§ **Provided data**:
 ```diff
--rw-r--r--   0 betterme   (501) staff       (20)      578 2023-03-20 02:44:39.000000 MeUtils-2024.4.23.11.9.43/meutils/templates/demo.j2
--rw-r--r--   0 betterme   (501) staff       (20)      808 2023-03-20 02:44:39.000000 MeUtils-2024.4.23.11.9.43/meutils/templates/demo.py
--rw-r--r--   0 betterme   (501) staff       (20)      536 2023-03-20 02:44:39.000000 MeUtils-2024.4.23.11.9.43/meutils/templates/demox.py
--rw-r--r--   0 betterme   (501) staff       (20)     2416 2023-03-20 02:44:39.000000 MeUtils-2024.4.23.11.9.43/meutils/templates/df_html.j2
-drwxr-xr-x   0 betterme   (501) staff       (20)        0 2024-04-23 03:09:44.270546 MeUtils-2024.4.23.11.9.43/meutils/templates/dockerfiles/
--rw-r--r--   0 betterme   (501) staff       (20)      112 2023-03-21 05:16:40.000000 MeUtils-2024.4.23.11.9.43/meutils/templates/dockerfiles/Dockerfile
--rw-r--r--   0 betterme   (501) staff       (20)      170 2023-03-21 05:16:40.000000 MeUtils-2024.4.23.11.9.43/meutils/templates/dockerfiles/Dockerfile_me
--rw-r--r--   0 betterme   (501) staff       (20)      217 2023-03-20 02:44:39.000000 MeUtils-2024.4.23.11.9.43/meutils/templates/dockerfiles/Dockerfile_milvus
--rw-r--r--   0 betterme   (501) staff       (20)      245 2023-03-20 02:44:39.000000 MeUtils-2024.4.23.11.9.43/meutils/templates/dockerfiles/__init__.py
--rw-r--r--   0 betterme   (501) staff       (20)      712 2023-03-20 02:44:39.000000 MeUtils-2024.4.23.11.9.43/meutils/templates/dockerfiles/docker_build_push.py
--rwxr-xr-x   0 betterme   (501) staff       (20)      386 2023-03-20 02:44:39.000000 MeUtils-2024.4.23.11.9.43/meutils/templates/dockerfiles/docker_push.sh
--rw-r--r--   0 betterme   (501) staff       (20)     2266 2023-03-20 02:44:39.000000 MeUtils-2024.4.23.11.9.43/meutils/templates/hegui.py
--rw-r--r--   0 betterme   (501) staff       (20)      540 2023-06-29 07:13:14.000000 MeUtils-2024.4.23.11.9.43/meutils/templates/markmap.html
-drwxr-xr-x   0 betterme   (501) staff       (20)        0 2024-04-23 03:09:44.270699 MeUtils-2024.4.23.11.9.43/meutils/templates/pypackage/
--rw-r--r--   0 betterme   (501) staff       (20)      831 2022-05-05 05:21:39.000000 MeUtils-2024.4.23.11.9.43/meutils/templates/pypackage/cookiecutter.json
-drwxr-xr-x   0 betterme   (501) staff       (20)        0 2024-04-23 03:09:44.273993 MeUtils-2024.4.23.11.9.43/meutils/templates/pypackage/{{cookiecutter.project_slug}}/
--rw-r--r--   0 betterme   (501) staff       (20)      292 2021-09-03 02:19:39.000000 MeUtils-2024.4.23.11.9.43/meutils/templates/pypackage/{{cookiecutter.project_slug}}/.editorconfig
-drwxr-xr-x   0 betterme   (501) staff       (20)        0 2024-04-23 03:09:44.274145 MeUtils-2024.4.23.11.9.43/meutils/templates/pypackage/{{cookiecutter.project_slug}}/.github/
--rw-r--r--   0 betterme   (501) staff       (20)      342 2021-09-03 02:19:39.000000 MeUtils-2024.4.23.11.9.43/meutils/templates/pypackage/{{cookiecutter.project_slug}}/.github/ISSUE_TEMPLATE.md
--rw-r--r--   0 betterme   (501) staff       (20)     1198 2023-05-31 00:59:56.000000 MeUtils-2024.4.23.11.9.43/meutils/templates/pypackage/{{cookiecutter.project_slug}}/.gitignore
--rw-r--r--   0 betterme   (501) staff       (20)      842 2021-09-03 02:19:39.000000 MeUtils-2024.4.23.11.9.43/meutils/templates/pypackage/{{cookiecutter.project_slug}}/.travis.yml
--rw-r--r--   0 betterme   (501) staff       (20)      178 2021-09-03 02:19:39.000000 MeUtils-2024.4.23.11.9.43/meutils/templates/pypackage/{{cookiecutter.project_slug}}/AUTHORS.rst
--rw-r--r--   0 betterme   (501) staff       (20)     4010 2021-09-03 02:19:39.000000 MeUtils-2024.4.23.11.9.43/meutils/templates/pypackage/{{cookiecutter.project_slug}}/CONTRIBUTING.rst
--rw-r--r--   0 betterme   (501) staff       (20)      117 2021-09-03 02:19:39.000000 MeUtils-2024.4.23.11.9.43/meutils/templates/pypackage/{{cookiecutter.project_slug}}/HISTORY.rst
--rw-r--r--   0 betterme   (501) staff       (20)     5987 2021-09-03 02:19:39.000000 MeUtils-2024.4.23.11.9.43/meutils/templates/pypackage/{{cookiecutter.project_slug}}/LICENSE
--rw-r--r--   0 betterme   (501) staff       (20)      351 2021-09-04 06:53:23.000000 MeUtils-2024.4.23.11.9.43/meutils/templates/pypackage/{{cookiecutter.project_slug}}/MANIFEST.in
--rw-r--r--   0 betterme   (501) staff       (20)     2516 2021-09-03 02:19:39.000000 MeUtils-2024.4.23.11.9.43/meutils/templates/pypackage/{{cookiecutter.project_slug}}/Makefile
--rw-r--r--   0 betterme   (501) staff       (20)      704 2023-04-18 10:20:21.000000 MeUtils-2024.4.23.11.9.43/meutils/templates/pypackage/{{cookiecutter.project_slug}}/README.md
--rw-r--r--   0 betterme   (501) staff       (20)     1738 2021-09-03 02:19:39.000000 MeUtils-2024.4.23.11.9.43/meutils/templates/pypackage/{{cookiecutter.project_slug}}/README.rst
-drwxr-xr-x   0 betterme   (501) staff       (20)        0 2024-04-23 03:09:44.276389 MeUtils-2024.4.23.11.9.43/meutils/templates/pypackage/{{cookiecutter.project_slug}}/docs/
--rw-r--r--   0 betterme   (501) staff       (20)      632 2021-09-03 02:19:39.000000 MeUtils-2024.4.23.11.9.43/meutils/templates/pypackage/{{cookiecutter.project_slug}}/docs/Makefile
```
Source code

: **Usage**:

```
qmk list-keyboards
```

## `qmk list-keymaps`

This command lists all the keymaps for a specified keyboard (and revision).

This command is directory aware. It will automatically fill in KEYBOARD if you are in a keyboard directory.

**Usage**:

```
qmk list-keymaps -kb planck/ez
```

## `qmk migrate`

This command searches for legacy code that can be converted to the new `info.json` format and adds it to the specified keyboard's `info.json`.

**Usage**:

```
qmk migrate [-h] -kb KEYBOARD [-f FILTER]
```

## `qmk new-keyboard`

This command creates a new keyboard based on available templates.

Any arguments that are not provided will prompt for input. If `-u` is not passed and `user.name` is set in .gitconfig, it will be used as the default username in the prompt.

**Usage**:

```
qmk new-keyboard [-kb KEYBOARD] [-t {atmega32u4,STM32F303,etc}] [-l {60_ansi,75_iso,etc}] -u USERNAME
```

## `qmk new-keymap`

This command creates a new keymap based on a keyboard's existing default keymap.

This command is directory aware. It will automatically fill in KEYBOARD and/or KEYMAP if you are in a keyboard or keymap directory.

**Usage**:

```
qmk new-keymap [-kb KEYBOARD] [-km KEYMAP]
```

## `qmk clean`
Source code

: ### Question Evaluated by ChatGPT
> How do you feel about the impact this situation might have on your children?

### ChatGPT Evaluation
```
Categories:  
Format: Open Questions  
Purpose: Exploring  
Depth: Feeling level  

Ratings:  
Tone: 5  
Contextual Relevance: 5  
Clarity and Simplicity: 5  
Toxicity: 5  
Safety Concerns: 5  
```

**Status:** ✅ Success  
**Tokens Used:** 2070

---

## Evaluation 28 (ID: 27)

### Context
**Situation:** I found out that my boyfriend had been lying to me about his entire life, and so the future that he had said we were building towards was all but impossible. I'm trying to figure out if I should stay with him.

§ **Work order**:
When a line in the data contains "Evaluation", return it as written.

§ **Completed task**:
### ChatGPT Evaluation
## Evaluation 28 (ID: 27)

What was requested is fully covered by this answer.